また、今回は家族4人で鹿児島に来て、中1の長男、羽琉(はる)くんが初めてキャディを務めている。「本人は最初やりたくなかったんですけど、夫婦でプロゴルファーなので、ある程度経験させたいというのもあって、いいチャンスだなと」と、自分のプレーしている姿を間近で見せるのが狙い。だからこそ、「恥ずかしいプレーをしたくないので、ピンチも何とかしのがなきゃって」と、丁寧なゴルフを心がけた。小4の次男、世凪(せな)くんもロープの外から父親のプレーを見守っていた。

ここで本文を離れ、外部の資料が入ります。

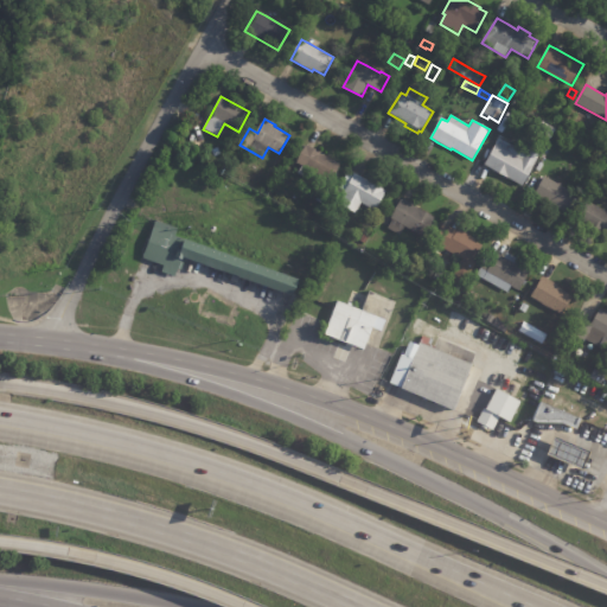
[(556,128),(550,139),(536,132),(542,121),(556,128)]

日下部の妻は98年の「JLPGA新人戦加賀電子カップ」を制した女子プロゴルファーの片野志保。2人の子どもたちはクラブこそ握ったことはあるものの、羽琉くんは中学校で生物部、世凪くんは少年野球と、本格的にゴルフをしているわけではない。「本人がやりたいことをやらせたい」というのが日下部家の教育方針なのだ。
「入れれば最終組というのが分かっていた」。1番スタートの最終組で回った日下部が、最終18番パー5のバーディパットを沈めて2位に順位を上げると、近くにいた羽琉くんは派手にガッツポーズ。1日キャディとして父のプレーを見守り、そのゴルフにかける思いが伝わっているようだ。これで明日の2日目は、今シーズンの賞金王を確定させている宮本と最終組で回ることとなった。「宮本君と片山(晋呉)君は今のシニアでトップ選手なので、一緒に回ってみたいと思っていた。その目標の1つはクリアしました」と充実した顔を見せる。
日下部は東京都世田谷区でインドアゴルフスタジオ『WASS』(ワズ)を経営。ゴルフの練習器具の開発・販売もするほか、10年前からパン屋を、2年前からクラフトビールのお店も手がけている。それでも「自分のゴルフを頑張りたい気持ちあって、60歳までやりたい」と、56歳の経営者はツアープロの看板を下ろすつもりはない。
今大会の舞台、鹿児島県のいぶすきゴルフクラブは、1997年に優勝したレギュラーツアー「カシオワールドオープン」が行われた思い出の地でもある。さらに、神奈川県出身の日下部は、プロになったばかり頃にプロ野球で400勝を挙げた名投手・金田正一氏に気に入られ、同氏が理事長を務めていた鹿児島県の祁答院ゴルフ倶楽部に所属していた。鹿児島は15年住んだ第二の故郷なのだ。「気候も良いし、食べ物も美味しいし、家族を連れて夏にも来ています。15年も住んでいたら友達も多いですしね。天文館で飲んでいますよ」。
カシオワールドオープン優勝をきっかけに、今大会を主催するいわさきグループの白露酒造で代表取締役社長を務める岩崎麻友子氏との交流が始まり、「その流れでこの大会には毎年出させていただいている」。この試合が終われば、来シーズンの出場権をかけて「PGAシニアツアー予選会・2次予選会」に出場する。賞金ランキング30位以内のシードを獲るには優勝するしかないが、単独2位なら同50位以内に入り、2次をスキップして来年3月の最終予選に進むことができる。その会場もまた、このいぶすきゴルフクラブなのだ。
「3日間、自分のゴルフをこの子たちに見せられたらいいかなと思っています」。長くツアープロとして戦ってきた父の本当の姿を子どもたちの記憶に残すため、残り2日間を戦い抜く。